§ Problem details: Give again only the lines from the line that holds "best_acc1, 13: 48.31 -> 48.32" to the end of the data, inclusive, omitting all pictures.

§ Data:
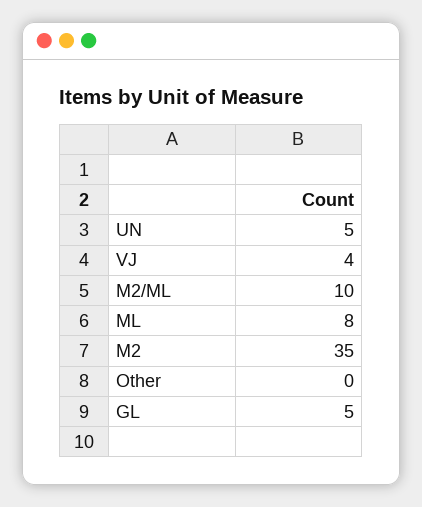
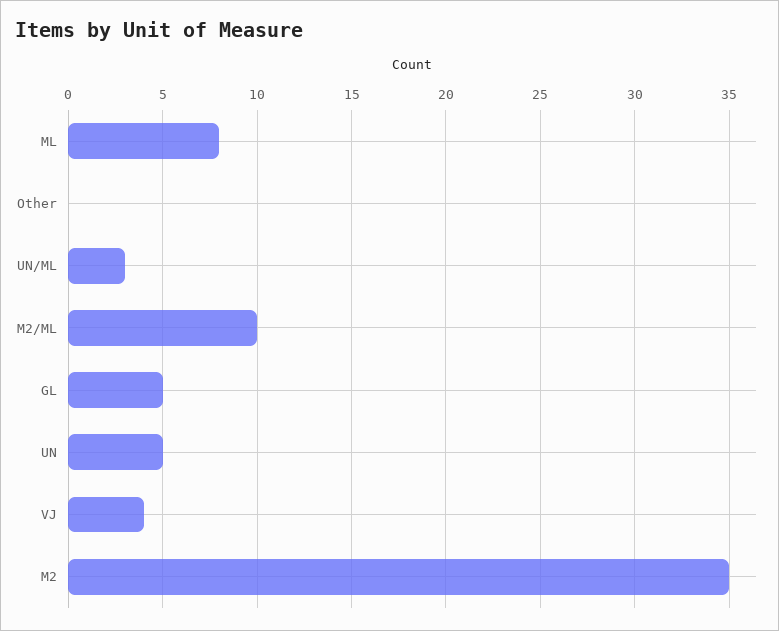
UN/ML: none -> 3

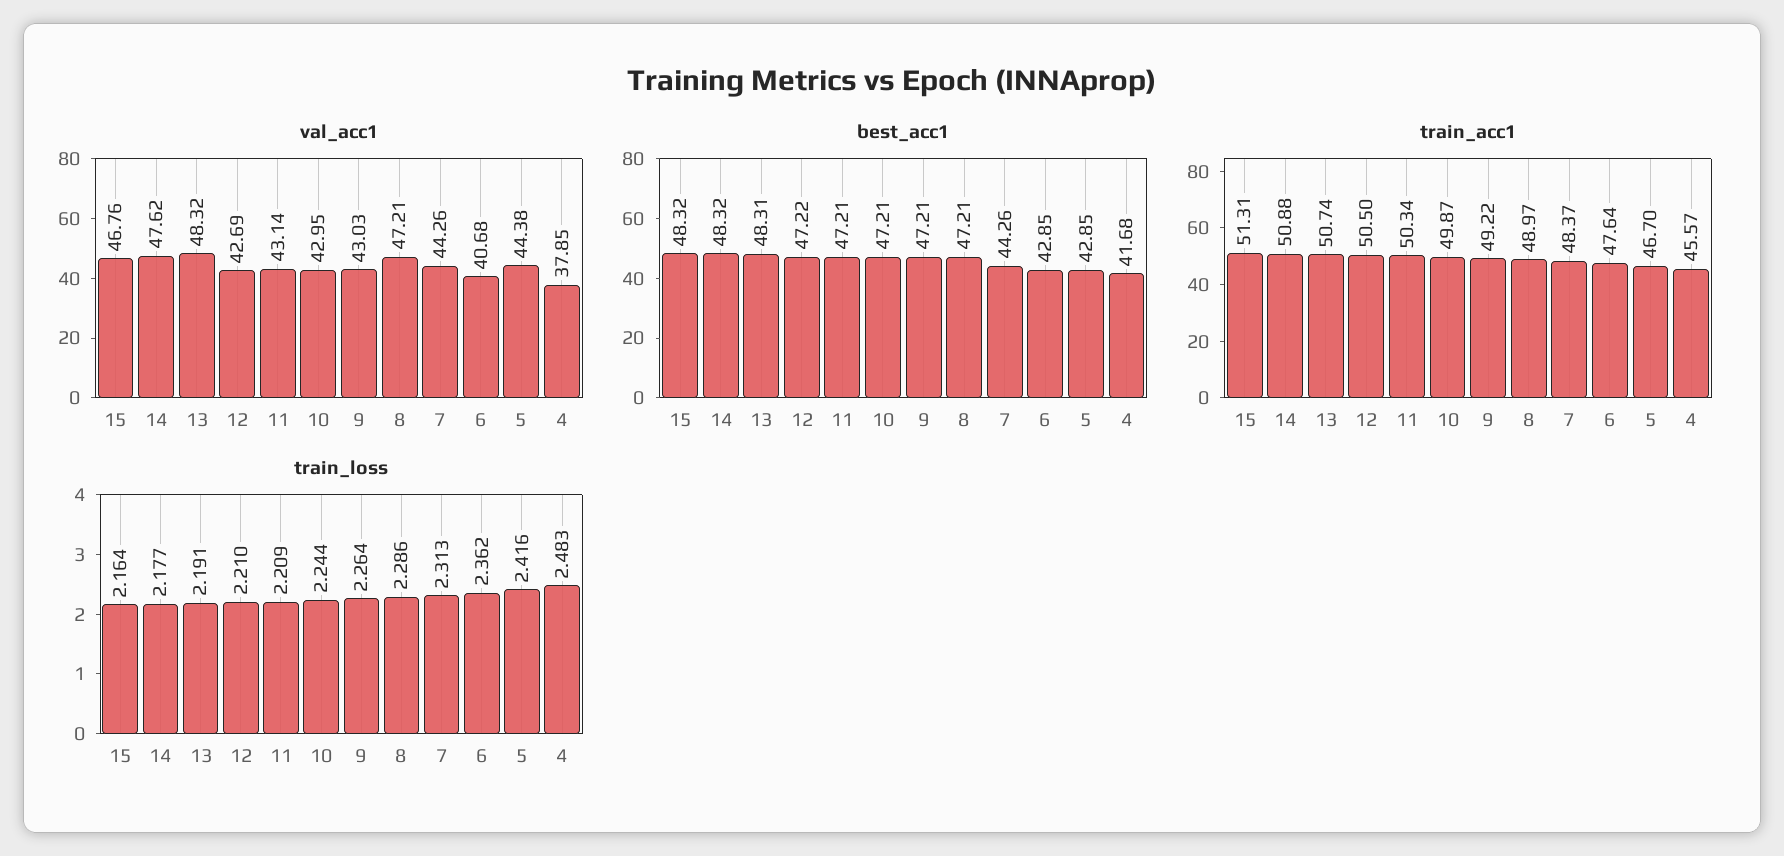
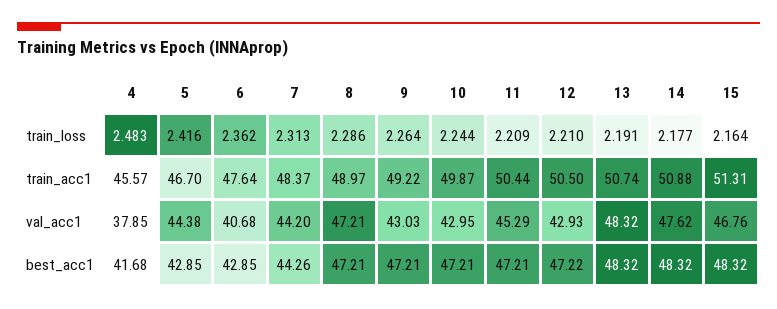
val_acc1, 12: 42.69 -> 42.93
val_acc1, 11: 43.14 -> 45.29
val_acc1, 7: 44.26 -> 44.2
best_acc1, 13: 48.31 -> 48.32
train_acc1, 11: 50.34 -> 50.44

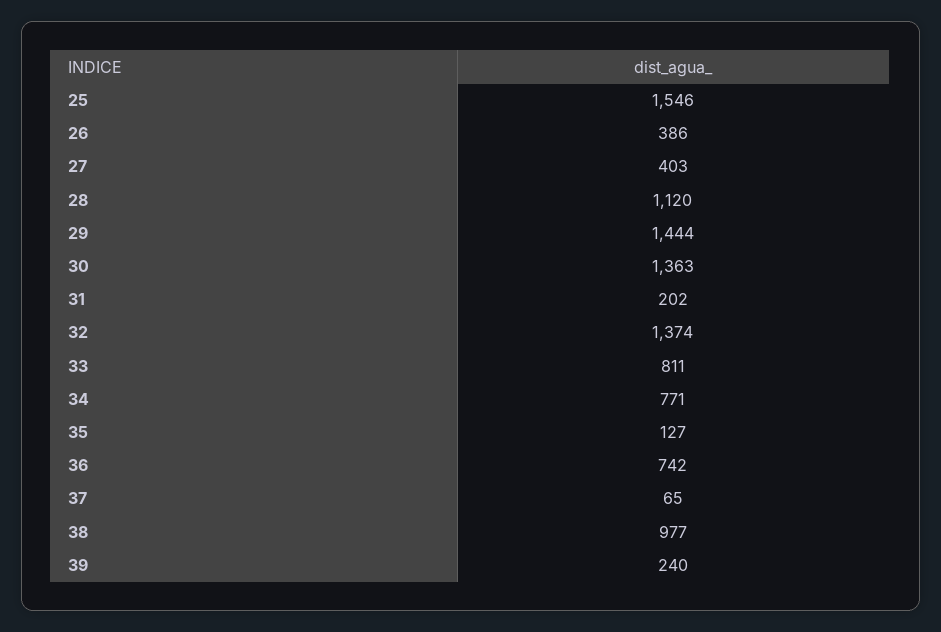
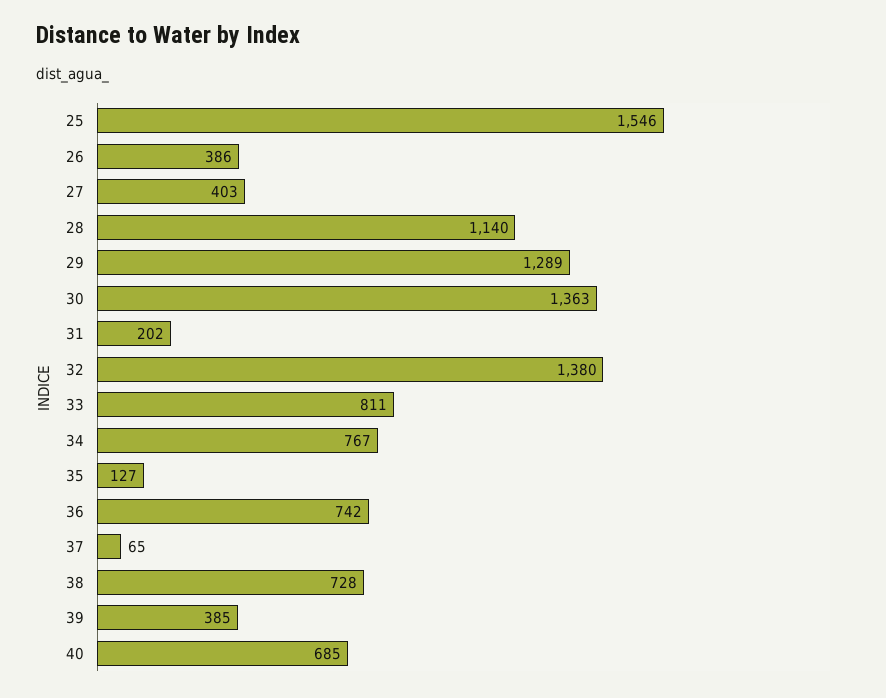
28: 1120 -> 1140
29: 1444 -> 1289
32: 1374 -> 1380
34: 771 -> 767
38: 977 -> 728
39: 240 -> 385
40: none -> 685

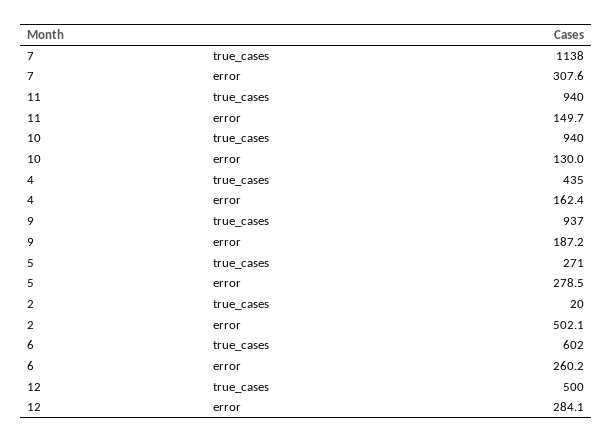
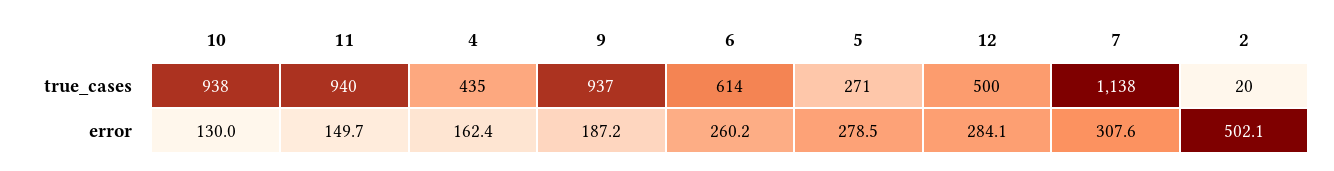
10, true_cases: 940 -> 938
6, true_cases: 602 -> 614

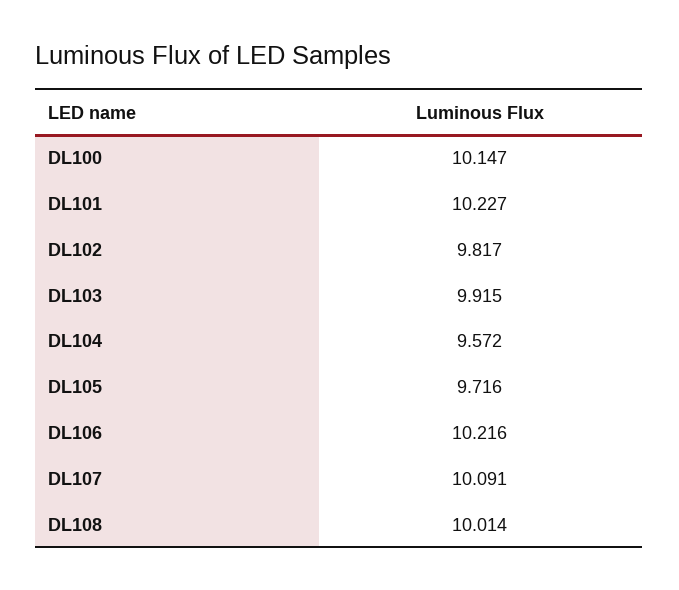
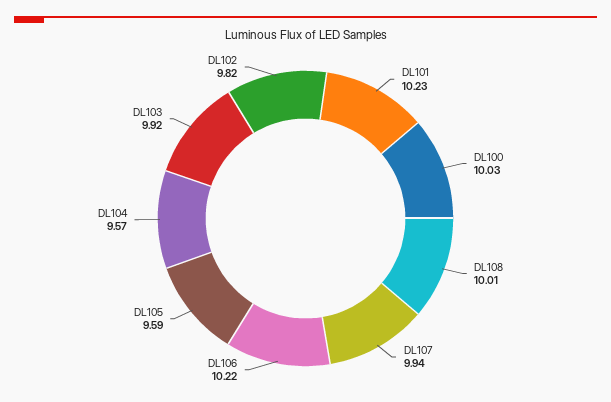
DL100: 10.147 -> 10.03
DL105: 9.716 -> 9.59
DL107: 10.091 -> 9.94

§ Result for this task:
best_acc1, 13: 48.31 -> 48.32
train_acc1, 11: 50.34 -> 50.44

28: 1120 -> 1140
29: 1444 -> 1289
32: 1374 -> 1380
34: 771 -> 767
38: 977 -> 728
39: 240 -> 385
40: none -> 685

10, true_cases: 940 -> 938
6, true_cases: 602 -> 614

DL100: 10.147 -> 10.03
DL105: 9.716 -> 9.59
DL107: 10.091 -> 9.94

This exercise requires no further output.